◆ **Provided text**:
·····

Plasma arc welding is an extension of TIG welding. The main difference as explained above
is the constriction of the arc column, resulting in much higher heat transfer rate. The torch is
further modified to provide an outer sheath of cool gas around the central plasma core.
When the plasma jet strikes the metal, it cuts entirely through the work piece producing a
small hole, which is carried along the weld seam. During this cutting action, the molten metal
in front of the arc flows around the arc column, then gets drawn together immediately behind
the hole by surface tension forces and reforms as a weld bead. Butt welds of 12.5 mm or
larger thickness are possible in a single pass without edge preparation or filler metals. The
process can weld Carbon Steels, Stainless Steels, Copper, Brass, Aluminium, Titanium,
Monel, and Inconel (Fig-10).
ARC VOLTAGE: The voltage across the welding arc is known as arc voltage.
ARC LENGTH: The distance from the end of the electrode to the point where the arc makes
contact with work surface.
OPEN CIRCUIT VOLTAGE: The voltage between the output terminals of the welding
machine when no current is flowing in the circuit. (When the welding set is on but electrode
is not in contact with the job.
FLUX: A fusible material or gas used to dissolve and / or prevent the formations of oxides,
nitrides or other undesirable inclusions formed in the weld metal.
WELD: A localized merger of metal or non metal produced either by heating the material to
welding temperature, with or without the application of pressure, and with or without the use
of filler material
BEVEL: An angular type of edge preparations. (Like hypotenuse of a right angle triangle).
FILLET WELD: A weld of approximately triangular cross section joining two surfaces
approximately at right angle to each other.
GROOVE WELD: A weld made between two members to be joined. The standard types of
groove weld are as follows. Double – v, double – u, double – j, single v, u, single j etc.
ROOT OF WELD: The points, as shown in cross section at which the bottom of the weld
intersects the base metal surfaces.
ROOT OPENING: The separation between the members to be joined, at the root of the joint
WELD TOE: The junction of the weld face and base metal
THROAT OF FILLET WELD: Shortest distance from the root of the fillet weld to the face
WELD REINFORCEMENT: It is added to ensure that the net throat of weld is not less than
that of plate welded. In fatigue or under vibrations the weld joint has a higher strength
PENETRATION: The distance, the fusion zone extends below the surfaces of the part or
parts being welded. (Weld metal which reaches in the base metal).

·····

◆ **Provided records**:
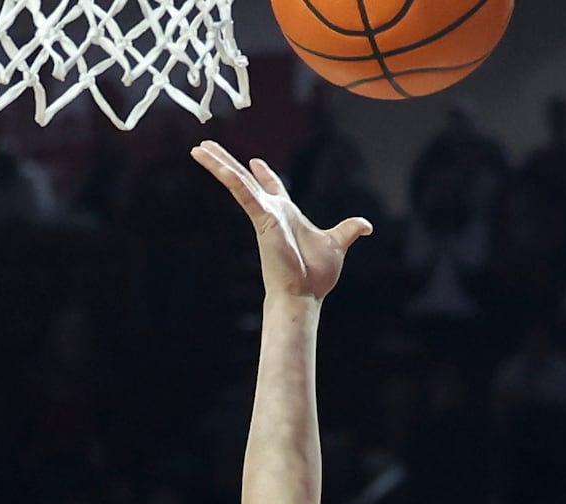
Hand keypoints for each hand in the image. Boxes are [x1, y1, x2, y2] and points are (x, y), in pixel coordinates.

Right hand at [192, 143, 368, 301]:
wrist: (303, 294)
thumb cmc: (316, 276)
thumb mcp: (337, 243)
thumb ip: (349, 230)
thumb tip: (367, 225)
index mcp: (287, 214)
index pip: (273, 188)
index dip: (265, 174)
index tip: (256, 161)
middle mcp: (271, 212)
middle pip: (245, 179)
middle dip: (227, 161)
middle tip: (208, 146)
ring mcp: (263, 214)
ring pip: (237, 181)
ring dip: (217, 163)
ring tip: (198, 148)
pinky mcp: (261, 219)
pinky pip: (242, 193)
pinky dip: (229, 178)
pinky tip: (215, 164)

·····

◆ **Task prompt**:
Decide whether each of the following statements agrees with the welding text. Answer yes or no for each, and quote the words from the text that decide it.
1. Plasma arc welding can join butt welds 12.5 mm thick in one pass without filler metal.
2. Arc length is the distance from the end of the electrode to where the arc meets the work surface.
3. Open circuit voltage is the voltage measured while current is flowing in the circuit.

◆ **Finished task**:
1. Yes: "Butt welds of 12.5 mm or larger thickness are possible in a single pass without edge preparation or filler metals."
2. Yes: "The distance from the end of the electrode to the point where the arc makes contact with work surface."
3. No: "The voltage between the output terminals of the welding machine when no current is flowing in the circuit."